● EXTRACT:
# Volvo takes cross country brand into saloon territory



## WHIZZER (Oct 25, 2005)

Volvo Cars points to the future with the exciting S60 Cross Country
◾A segment first from Volvo Cars
◾Builds on a strong heritage of lifestyle-oriented products








Volvo Cars is stepping up to meet the demands of its core customers with the unveiling of the exciting S60 Cross Country at the Detroit Auto Show.

Back in 1997, when Volvo was the first premium brand to introduce an all-road capable variant of its successful estates, no one could predict the future success of the crossover concept. Today, the crossover is ubiquitous and has helped to define a whole new category of lifestyle vehicle. Volvo is once again taking a bold step forward - this time in the sedan segment - with the unveiling of the S60 Cross Country - the first premium saloon with the same level of capability and rugged design cues of the renowned Cross Country estates.









"We want to further explore the market with our Cross Country brand. We did this back in 1997 with the V70 Cross Country and it led to the birth of a whole new segment. We have included all the capability-driven benefits of the Cross Country brand in this new model, while offering a completely unique expression of adventure and all-road readiness in a distinctly sporty and stylish package," says Lex Kerssemakers, Senior Vice President Product Strategy and Vehicle Line Management at Volvo Cars.








Capable stance

Like the recently announced V60 Cross Country, the S60 Cross Country shares an increased ride height of 65mm (2.5 inches) and comes with the same capable All-Wheel Drive underpinnings of its sibling, making it the only truly capable and stylish all-road saloon crossover on the market. The S60 Cross Country will also be available with front-wheel drive in the UK and selected markets.

"The S60 Cross Country is the sole contender in the crossover saloon segment. We have identified a clear niche in the market for a more capable saloon with rugged styling cues and a higher stance. The S60 Cross Country will appeal to people that are searching for an exciting and capable saloon, whilst enjoying the clear benefits that a crossover offers," says Alain Visser, Senior Vice President Sales, Marketing and Customer Service.

Reflecting Volvo's love of nature and Scandinavian heritage, the S60 Cross Country offers both 18" and 19" wheels with high profile tyres that add both comfort and all-road aesthetics, reduce road noise, and add increased wheel protection when needed.

Delivering an involved and focused driving experience with rugged substance, this dynamic design brings a sporty, unconventional and adventurous edge to the saloon concept.

Pricing is expected to be announced and order books will open during Qtr 2. Deliveries are expected to commence from July.

Powertrain

The S60 Cross Country will launch with the Front-Wheel Drive 190 hp diesel D4, based on Volvo's class-leading Drive-E powertrain architecture, offering a no-compromise blend of efficiency and performance in European markets. A diesel All-Wheel Drive D4 will also be launched based on the proven 2.5L 5-cylinder diesel engine. The S60 Cross Country is expected to be available to order by early summer


----------

● RECORDED DATA:
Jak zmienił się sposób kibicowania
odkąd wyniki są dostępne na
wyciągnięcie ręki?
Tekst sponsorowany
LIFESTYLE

==

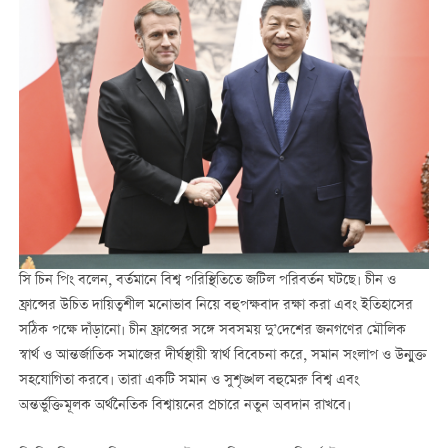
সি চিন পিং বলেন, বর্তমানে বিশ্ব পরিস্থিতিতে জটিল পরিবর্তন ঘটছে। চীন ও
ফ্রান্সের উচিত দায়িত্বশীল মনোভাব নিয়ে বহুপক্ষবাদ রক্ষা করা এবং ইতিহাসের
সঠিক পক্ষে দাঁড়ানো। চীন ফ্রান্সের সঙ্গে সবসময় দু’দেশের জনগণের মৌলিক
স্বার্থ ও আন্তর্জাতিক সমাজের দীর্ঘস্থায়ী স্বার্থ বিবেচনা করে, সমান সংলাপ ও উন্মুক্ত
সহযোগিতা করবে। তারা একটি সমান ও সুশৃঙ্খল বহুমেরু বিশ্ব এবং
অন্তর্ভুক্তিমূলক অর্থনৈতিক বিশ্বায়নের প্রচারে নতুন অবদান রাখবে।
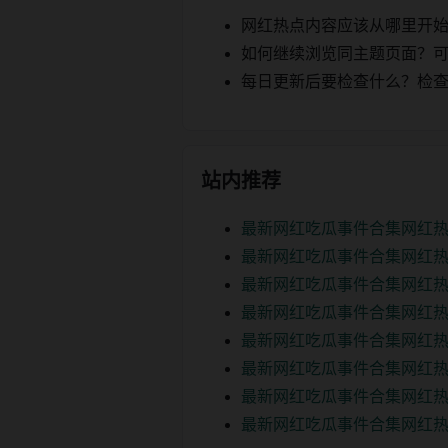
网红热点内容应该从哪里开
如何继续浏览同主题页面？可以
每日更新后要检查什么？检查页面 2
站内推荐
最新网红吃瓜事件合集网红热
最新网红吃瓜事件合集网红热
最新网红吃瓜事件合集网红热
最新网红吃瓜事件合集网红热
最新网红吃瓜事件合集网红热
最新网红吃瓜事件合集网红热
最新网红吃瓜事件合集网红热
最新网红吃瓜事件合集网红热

● TASK SET:
**1)** Transcribe from the S60 Cross Country post the part that opens with the words containing "Like the recently" and closes with "and Customer Service.".
**2)** State whether each statement agrees with the S60 Cross Country post, giving yes or no and quoting its deciding words: (a) the S60 Cross Country has a ride height raised by 65mm; (b) the S60 Cross Country will be sold only with All-Wheel Drive; (c) deliveries are expected to begin in July.

● SOLUTIONS TO THE TASKS:
**1)**
Like the recently announced V60 Cross Country, the S60 Cross Country shares an increased ride height of 65mm (2.5 inches) and comes with the same capable All-Wheel Drive underpinnings of its sibling, making it the only truly capable and stylish all-road saloon crossover on the market. The S60 Cross Country will also be available with front-wheel drive in the UK and selected markets.

"The S60 Cross Country is the sole contender in the crossover saloon segment. We have identified a clear niche in the market for a more capable saloon with rugged styling cues and a higher stance. The S60 Cross Country will appeal to people that are searching for an exciting and capable saloon, whilst enjoying the clear benefits that a crossover offers," says Alain Visser, Senior Vice President Sales, Marketing and Customer Service.

**2)**
(a) Yes: "shares an increased ride height of 65mm (2.5 inches)".
(b) No: "The S60 Cross Country will also be available with front-wheel drive in the UK and selected markets."
(c) Yes: "Deliveries are expected to commence from July."